Stored data entries
===

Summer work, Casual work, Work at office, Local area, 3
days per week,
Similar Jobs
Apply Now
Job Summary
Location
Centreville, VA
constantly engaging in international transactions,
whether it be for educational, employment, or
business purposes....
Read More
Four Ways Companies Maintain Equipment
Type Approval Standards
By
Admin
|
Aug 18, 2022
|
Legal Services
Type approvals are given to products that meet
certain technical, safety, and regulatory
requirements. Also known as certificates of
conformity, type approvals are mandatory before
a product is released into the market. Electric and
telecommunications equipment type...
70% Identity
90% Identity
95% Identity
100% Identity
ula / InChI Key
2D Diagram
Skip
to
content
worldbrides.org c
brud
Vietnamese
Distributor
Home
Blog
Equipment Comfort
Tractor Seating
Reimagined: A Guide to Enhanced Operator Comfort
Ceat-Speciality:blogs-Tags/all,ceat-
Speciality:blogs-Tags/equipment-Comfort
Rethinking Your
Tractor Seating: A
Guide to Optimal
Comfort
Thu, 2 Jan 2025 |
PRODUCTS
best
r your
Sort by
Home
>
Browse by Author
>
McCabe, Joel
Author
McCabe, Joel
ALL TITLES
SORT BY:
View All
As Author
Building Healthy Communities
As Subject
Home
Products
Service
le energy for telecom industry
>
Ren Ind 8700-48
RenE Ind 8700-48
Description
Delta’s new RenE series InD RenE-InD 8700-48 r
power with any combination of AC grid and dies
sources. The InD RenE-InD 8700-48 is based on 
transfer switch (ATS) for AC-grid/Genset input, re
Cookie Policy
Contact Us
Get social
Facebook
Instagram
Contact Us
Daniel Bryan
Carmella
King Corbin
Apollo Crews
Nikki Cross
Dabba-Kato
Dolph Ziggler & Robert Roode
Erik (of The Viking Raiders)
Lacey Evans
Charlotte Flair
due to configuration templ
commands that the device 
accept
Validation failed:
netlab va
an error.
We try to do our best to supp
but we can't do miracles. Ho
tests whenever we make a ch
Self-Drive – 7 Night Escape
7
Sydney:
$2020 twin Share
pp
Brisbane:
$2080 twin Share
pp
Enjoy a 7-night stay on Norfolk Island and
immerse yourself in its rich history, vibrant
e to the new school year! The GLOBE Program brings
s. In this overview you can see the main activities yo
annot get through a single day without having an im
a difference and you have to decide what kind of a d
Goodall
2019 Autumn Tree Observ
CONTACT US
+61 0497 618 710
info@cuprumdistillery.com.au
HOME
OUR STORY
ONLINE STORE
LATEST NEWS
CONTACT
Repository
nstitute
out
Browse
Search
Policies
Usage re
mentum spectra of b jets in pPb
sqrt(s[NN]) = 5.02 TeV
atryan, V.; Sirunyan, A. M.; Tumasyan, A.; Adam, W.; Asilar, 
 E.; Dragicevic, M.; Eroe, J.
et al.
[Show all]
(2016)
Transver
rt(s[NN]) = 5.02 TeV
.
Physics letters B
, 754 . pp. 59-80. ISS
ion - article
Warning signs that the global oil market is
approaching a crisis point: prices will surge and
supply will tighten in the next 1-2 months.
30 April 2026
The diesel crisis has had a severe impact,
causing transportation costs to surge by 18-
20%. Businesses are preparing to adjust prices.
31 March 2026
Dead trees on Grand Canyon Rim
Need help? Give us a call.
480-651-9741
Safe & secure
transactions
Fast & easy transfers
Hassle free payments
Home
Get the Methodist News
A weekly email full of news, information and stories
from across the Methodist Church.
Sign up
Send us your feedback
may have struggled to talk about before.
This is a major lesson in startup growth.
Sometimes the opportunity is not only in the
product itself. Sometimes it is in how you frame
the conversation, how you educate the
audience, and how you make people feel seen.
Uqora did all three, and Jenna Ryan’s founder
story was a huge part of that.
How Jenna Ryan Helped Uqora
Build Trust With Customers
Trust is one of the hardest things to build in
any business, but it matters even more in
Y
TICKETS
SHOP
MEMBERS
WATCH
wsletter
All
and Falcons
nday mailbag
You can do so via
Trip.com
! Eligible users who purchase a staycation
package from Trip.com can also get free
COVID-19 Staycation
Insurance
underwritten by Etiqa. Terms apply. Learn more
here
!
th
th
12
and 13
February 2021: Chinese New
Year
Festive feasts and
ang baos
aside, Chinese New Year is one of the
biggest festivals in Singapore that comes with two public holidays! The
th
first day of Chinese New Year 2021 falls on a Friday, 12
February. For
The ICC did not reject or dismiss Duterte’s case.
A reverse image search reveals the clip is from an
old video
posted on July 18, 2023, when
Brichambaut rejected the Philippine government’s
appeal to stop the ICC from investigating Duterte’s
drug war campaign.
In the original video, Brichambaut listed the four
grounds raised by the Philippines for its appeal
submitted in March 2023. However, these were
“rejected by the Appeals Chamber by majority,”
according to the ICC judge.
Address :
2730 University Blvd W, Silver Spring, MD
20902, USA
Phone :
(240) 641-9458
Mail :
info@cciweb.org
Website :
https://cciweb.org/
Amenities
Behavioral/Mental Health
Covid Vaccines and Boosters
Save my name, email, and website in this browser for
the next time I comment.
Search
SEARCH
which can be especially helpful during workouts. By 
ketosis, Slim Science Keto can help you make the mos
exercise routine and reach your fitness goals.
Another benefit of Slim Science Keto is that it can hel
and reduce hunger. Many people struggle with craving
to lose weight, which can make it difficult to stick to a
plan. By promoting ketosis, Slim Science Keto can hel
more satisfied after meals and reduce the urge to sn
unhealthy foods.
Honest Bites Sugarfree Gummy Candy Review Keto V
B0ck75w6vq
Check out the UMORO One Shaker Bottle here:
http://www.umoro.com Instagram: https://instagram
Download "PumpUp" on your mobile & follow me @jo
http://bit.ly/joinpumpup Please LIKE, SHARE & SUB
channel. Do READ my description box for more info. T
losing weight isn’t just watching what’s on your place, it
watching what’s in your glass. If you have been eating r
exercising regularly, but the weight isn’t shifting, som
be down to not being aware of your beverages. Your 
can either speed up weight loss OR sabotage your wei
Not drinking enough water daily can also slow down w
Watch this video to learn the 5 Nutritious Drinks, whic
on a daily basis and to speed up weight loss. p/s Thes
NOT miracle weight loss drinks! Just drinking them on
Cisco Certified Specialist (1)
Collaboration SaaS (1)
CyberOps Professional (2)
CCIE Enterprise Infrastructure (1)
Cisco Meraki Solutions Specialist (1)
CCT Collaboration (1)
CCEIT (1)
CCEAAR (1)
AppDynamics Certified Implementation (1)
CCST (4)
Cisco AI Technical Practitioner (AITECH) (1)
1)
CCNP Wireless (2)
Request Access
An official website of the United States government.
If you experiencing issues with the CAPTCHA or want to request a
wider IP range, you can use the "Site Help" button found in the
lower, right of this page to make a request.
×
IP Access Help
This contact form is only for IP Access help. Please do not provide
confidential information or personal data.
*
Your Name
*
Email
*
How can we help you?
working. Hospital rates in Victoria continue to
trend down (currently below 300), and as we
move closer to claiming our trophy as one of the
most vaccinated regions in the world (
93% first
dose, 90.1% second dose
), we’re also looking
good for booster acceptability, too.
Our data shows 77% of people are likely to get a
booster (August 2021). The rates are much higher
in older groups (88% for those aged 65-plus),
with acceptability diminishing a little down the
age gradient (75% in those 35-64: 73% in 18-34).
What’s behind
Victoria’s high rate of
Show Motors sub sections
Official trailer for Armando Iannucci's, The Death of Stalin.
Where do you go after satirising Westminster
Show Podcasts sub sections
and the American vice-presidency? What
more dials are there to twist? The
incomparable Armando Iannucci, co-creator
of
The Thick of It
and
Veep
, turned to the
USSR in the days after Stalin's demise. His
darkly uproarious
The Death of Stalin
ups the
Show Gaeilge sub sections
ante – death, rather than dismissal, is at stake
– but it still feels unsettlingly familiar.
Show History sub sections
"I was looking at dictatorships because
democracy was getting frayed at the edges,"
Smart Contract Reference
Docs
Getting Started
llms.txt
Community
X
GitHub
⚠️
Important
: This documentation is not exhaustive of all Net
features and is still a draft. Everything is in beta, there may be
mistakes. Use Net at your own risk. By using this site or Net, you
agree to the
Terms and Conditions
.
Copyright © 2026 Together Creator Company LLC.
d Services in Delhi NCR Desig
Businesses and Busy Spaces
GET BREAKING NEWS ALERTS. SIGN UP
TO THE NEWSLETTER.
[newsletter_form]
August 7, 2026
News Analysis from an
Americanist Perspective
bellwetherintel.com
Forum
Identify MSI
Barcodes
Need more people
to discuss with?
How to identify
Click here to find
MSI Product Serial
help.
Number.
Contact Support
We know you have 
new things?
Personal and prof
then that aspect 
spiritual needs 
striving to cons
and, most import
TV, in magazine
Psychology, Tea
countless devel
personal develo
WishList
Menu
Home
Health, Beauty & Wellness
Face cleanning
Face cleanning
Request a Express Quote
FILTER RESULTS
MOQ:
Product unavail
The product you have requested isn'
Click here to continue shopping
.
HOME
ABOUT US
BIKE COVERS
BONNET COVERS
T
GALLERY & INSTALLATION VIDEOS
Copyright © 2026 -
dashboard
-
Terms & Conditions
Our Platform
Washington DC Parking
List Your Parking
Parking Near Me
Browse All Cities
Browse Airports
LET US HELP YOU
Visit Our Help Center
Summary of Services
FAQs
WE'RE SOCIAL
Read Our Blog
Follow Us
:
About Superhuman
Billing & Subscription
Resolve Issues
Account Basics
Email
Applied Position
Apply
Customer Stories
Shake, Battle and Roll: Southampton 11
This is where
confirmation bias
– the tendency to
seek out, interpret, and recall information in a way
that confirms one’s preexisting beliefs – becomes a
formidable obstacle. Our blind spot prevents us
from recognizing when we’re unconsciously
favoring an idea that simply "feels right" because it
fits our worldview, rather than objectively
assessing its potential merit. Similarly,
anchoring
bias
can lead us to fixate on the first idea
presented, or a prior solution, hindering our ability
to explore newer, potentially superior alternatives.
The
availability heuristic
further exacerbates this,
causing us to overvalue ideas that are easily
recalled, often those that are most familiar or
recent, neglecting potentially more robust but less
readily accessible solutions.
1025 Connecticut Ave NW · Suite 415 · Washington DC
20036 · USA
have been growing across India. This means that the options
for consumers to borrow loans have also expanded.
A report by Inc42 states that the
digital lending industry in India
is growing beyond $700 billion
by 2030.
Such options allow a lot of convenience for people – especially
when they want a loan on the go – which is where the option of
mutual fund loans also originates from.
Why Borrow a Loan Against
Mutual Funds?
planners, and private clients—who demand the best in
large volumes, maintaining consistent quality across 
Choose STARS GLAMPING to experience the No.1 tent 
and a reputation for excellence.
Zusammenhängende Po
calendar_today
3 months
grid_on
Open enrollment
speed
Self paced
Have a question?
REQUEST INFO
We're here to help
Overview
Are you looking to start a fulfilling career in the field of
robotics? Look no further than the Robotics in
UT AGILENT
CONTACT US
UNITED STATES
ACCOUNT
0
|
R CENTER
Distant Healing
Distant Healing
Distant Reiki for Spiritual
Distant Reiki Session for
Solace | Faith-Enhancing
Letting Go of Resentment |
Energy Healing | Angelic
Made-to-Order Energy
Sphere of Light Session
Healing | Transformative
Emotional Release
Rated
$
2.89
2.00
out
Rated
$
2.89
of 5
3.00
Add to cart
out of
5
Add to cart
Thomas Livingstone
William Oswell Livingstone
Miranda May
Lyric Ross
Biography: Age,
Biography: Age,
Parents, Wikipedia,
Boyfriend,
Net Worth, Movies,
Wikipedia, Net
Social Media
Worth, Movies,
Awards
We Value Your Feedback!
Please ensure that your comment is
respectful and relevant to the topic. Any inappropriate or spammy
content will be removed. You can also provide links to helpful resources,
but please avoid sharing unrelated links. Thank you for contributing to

===

## DIRECTIONS FOR THIS TASK
Take the lines above from the one containing "We try to do our best to supp" down to the one containing "sqrt(s[NN]) = 5.02 TeV", and transcribe them exactly, both ends included.

## RESULT OF THE EXERCISE
We try to do our best to supp
but we can't do miracles. Ho
tests whenever we make a ch
Self-Drive – 7 Night Escape
7
Sydney:
$2020 twin Share
pp
Brisbane:
$2080 twin Share
pp
Enjoy a 7-night stay on Norfolk Island and
immerse yourself in its rich history, vibrant
e to the new school year! The GLOBE Program brings
s. In this overview you can see the main activities yo
annot get through a single day without having an im
a difference and you have to decide what kind of a d
Goodall
2019 Autumn Tree Observ
CONTACT US
+61 0497 618 710
info@cuprumdistillery.com.au
HOME
OUR STORY
ONLINE STORE
LATEST NEWS
CONTACT
Repository
nstitute
out
Browse
Search
Policies
Usage re
mentum spectra of b jets in pPb
sqrt(s[NN]) = 5.02 TeV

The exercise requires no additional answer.